Only one stretch of the records below is wanted: the lines from the one holding "žmogiškieji resursai, dar" through the one holding "pilnatvės pojūčio ir". Return it exactly, both ends included.
====== MATERIAL SHOWN
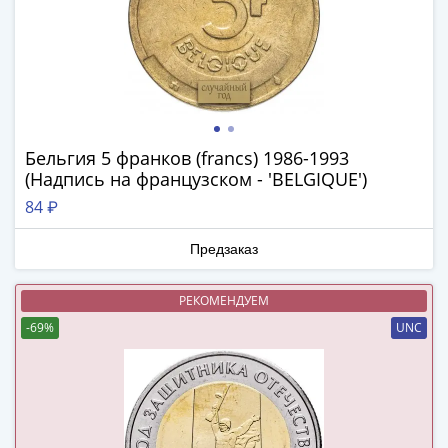
и
Петр
I
(1682-
1717)
Федор
III
Бельгия 5 франков (francs) 1986-1993
Алексеевич
(Надпись на французском - 'BELGIQUE')
(1676-
84 ₽
1682)
Алексей
Предзаказ
Михайлович
(1645-
РЕКОМЕНДУЕМ
1676)
-69%
UNC
Михаил
Федорович
(1613-
1645)
Василий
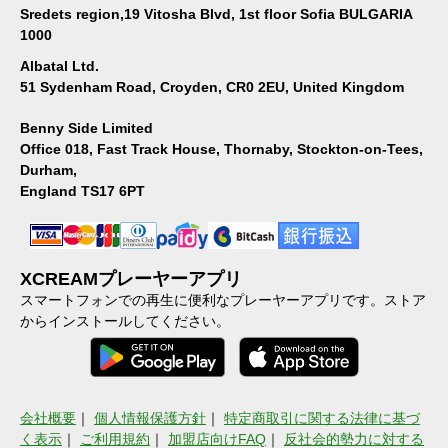
Sredets region,19 Vitosha Blvd, 1st floor Sofia BULGARIA
1000
Albatal Ltd.
51 Sydenham Road, Croyden, CR0 2EU, United Kingdom
Benny Side Limited
Office 018, Fast Track House, Thornaby, Stockton-on-Tees,
Durham,
England TS17 6PT
XCREAMプレーヤーアプリ
スマートフォンでの再生に便利なプレーヤーアプリです。ストア
からインストールしてください。
会社概要
｜
個人情報保護方針
｜
特定商取引に関する法律に基づ
く表示
｜
ご利用規約
｜
加盟店向けFAQ
｜
反社会的勢力に対する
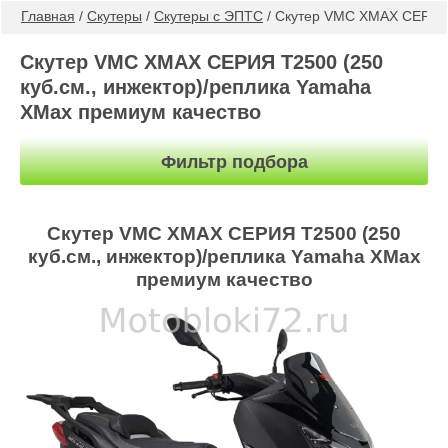
Главная
 / 
Скутеры
 / 
Скутеры с ЭПТС
 / Скутер VMC XMAX СЕРИЯ 
Скутер VMC XMAX СЕРИЯ T2500 (250
куб.см., инжектор)/реплика Yamaha
XMax премиум качество
Фильтр подбора
Скутер VMC XMAX СЕРИЯ T2500 (250
куб.см., инжектор)/реплика Yamaha XMax
премиум качество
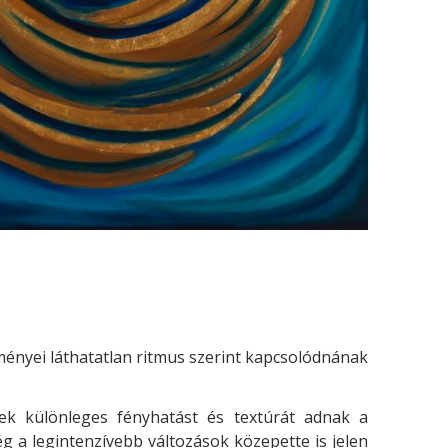
ényei láthatatlan ritmus szerint kapcsolódnának
ek különleges fényhatást és textúrát adnak a
ég a legintenzívebb változások közepette is jelen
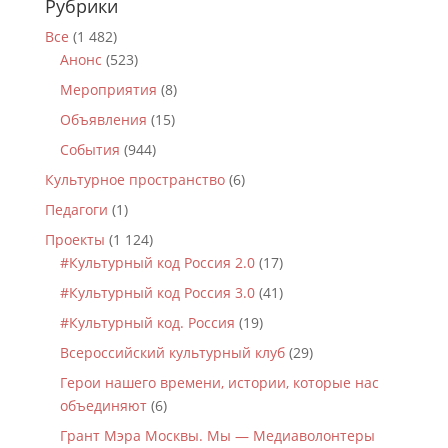
Рубрики
Все
(1 482)
Анонс
(523)
Мероприятия
(8)
Объявления
(15)
События
(944)
Культурное пространство
(6)
Педагоги
(1)
Проекты
(1 124)
#Культурный код Россия 2.0
(17)
#Культурный код Россия 3.0
(41)
#Культурный код. Россия
(19)
Всероссийский культурный клуб
(29)
Герои нашего времени, истории, которые нас
объединяют
(6)
Грант Мэра Москвы. Мы — Медиаволонтеры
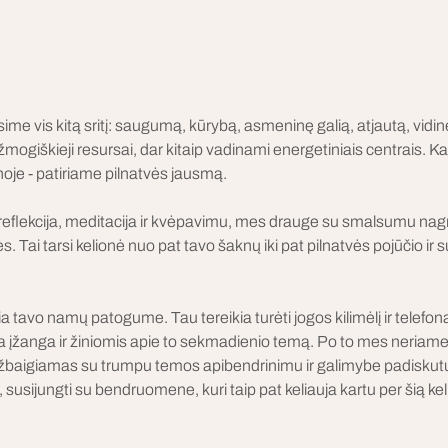
e vis kitą sritį: saugumą, kūrybą, asmeninę galią, atjautą, vidinę ti
 žmogiškieji resursai, dar kitaip vadinami energetiniais centrais. K
rnoje - patiriame pilnatvės jausmą. 
eflekcija, meditacija ir kvėpavimu, mes drauge su smalsumu nagrin
. Tai tarsi kelionė nuo pat tavo šaknų iki pat pilnatvės pojūčio ir 
 tavo namų patogume. Tau tereikia turėti jogos kilimėlį ir telefon
 įžanga ir žiniomis apie to sekmadienio temą. Po to mes neriame v
užbaigiamas su trumpu temos apibendrinimu ir galimybe padiskutuot
, susijungti su bendruomene, kuri taip pat keliauja kartu per šią kel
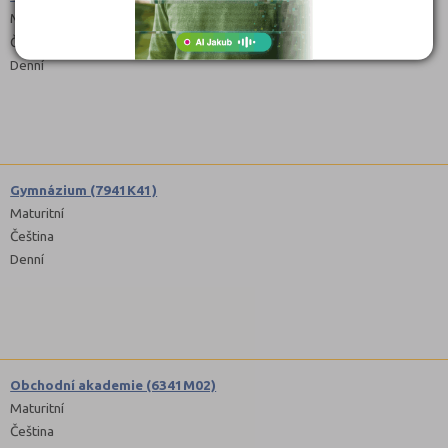
Maturitní
Čeština
Denní
Gymnázium (7941K41)
Maturitní
Čeština
Denní
Obchodní akademie (6341M02)
Maturitní
Čeština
============
◆ TASK RESPONSE
 žmogiškieji resursai, dar kitaip vadinami energetiniais centrais. K
rnoje - patiriame pilnatvės jausmą. 
eflekcija, meditacija ir kvėpavimu, mes drauge su smalsumu nagrin
. Tai tarsi kelionė nuo pat tavo šaknų iki pat pilnatvės pojūčio ir 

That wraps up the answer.